#### EXERCISE AIM
Examine each line of the data, and copy the ones containing "机关事业单位基本养老保险缴费支出".
============
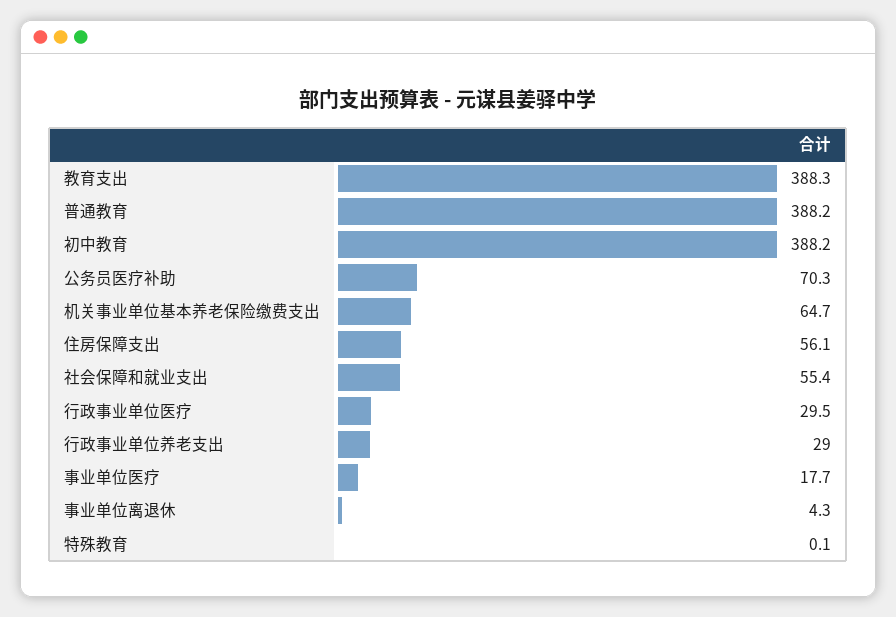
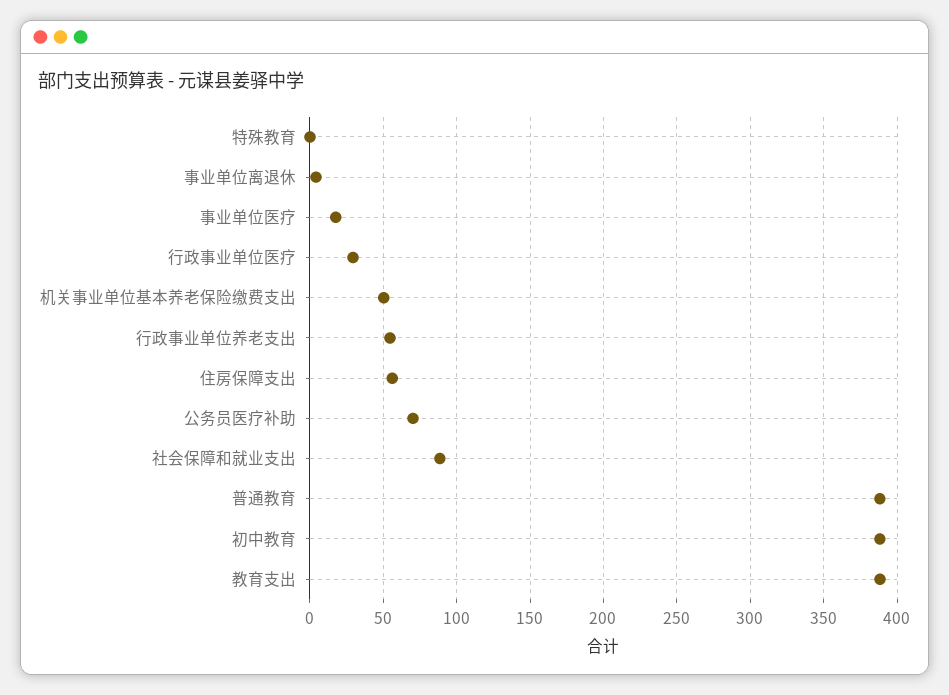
  {
    "教育支出": 388.3,
    "普通教育": 388.2,
    "初中教育": 388.2,
    "公务员医疗补助": 70.3,
-   "机关事业单位基本养老保险缴费支出": 64.7,
+   "机关事业单位基本养老保险缴费支出": 50,
    "住房保障支出": 56.1,
-   "社会保障和就业支出": 55.4,
+   "社会保障和就业支出": 90,
    "行政事业单位医疗": 29.5,
-   "行政事业单位养老支出": 29,
+   "行政事业单位养老支出": 55,
    "事业单位医疗": 17.7,
    "事业单位离退休": 4.3,
    "特殊教育": 0.1
  }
============
#### EXERCISE ANSWER
-   "机关事业单位基本养老保险缴费支出": 64.7,
+   "机关事业单位基本养老保险缴费支出": 50,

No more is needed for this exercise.